Going back to the nine-dot problem from a previous post, notice that most of us initially make the assumption that you are required to stay within the bounds of the dots. Well, it turns out that was not a requirement of the problem. In other words, we have artificially constrained the problem. A problem constraint might be defined as the "rules of the game" or what counts as a valid solution. In the "hobbits and orcs" problem, there is an implied constraint that the hobbits can neither call in reinforcements nor get a bigger boat. I believe you can get better at solving insight problems by searching for problem constraints that are self-imposed.
The STEM Connection
Most math problems are pitched as routine problems. You have an initial and goal state, and the lesson for the day is to learn the "rules" or operators that help transition from the initial to goal state. Let's take the topic of summation as an example. You want your class to sum all of the integers between 1 and 100. The initial state is given, and the goal state is well-defined.To motivate the lesson, you might talk about what the students already know. They already know the operator, which is adding up numbers, like this: 1+ 2 + 3 + 4 + ... + 98 + 99 + 100. Then, once they are done with that task, they learn about the summation symbol, its index, and the lower and upper bounds.
Solving this as a routine problem is generally necessary to go onto more advanced topics (e.g., computing the average of a dataset). But what if, after the solution is known, the problem is reframed as an insight problem? Wouldn't that make the lesson more interesting? Assuming your kids know about the commutative property of addition, the problem could be recast as: Can you find a more efficient way to calculate the sum of all the integers between 1 and 100? [2]

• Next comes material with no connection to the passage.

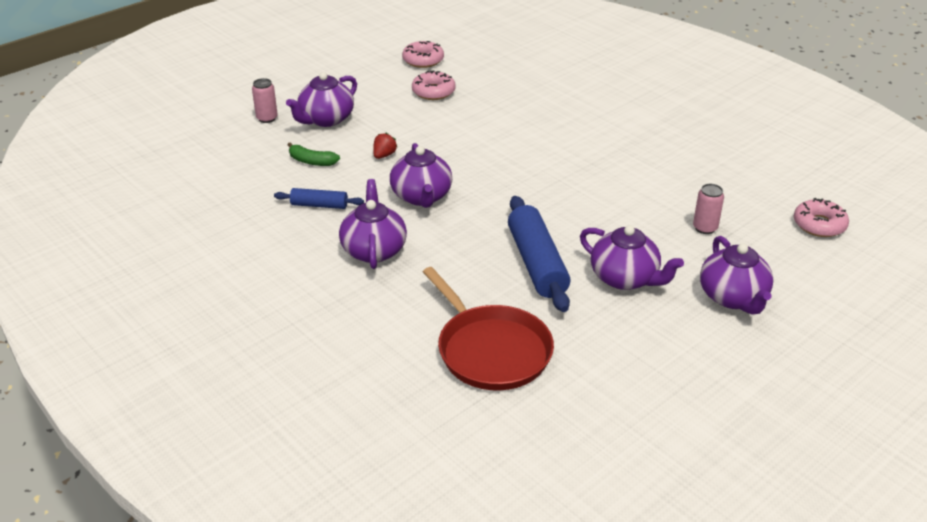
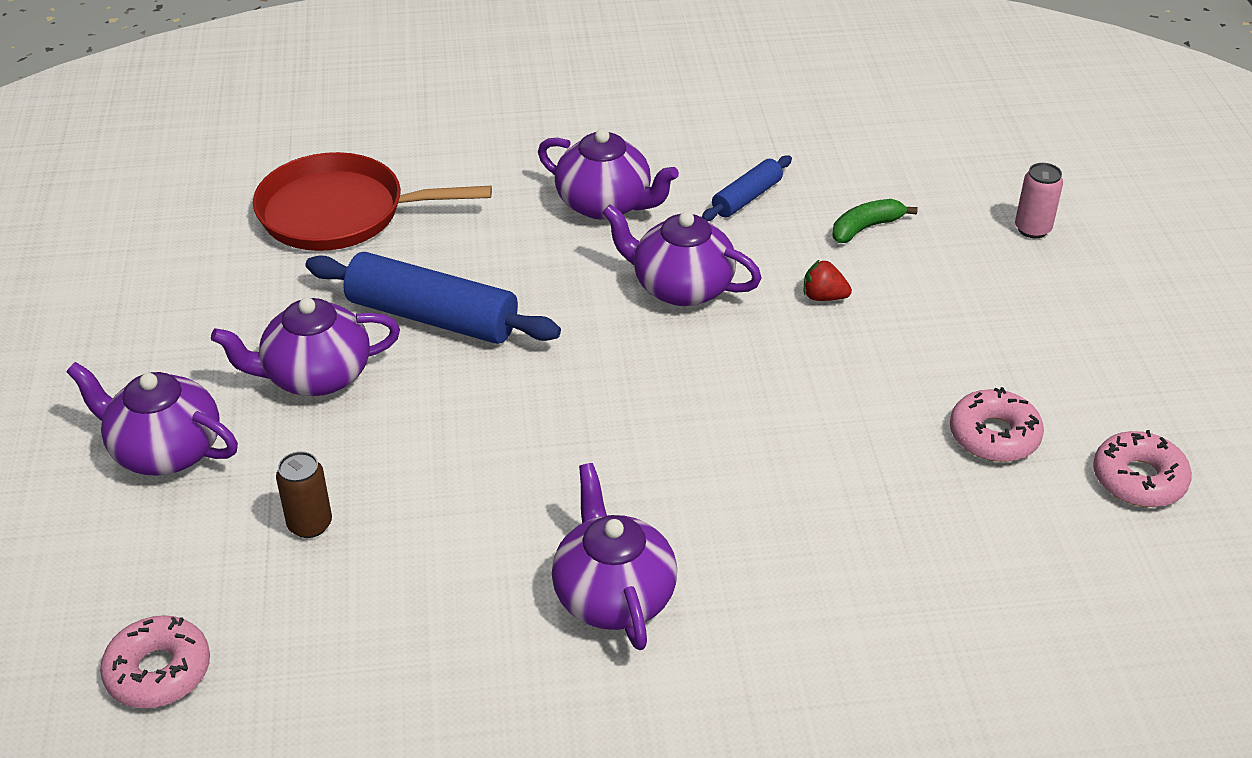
camera: 125 degrees right, 5 degrees up
(326, 119) = (984, 282): purple teapot -> purple teapot (613, 595)
(384, 155) = (823, 297): red strawberry -> red strawberry turned 135 degrees clockwise
(705, 228) = (310, 524): pink can -> brown can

I realize that not all routine problems can be easily recast as insight problems; however, I do believe that knowing the distinction between routine and insight problems is useful because it highlights the fact that different mental operations are needed. When solving routine problems, the question one should be asking is: What operator do I apply? Alternatively, when solving insight problems, one needs to be asking: What constraints do I need to relax? Armed with these questions, there aren't any problems left that we can't solve!
Share and Enjoy!
Dr. Bob
For More Information
[2] Perhaps apocryphal, but one of my favorite stories of insight problem solving is little Karl Gauss, who, in primary school, summed the values of 1 through 100 in his head. How did he do it? Easy! By recognizing that 1+100=101, and that there are 50 pairs of these sums. I can almost guarantee he had an aha! moment when he arrived at his solution.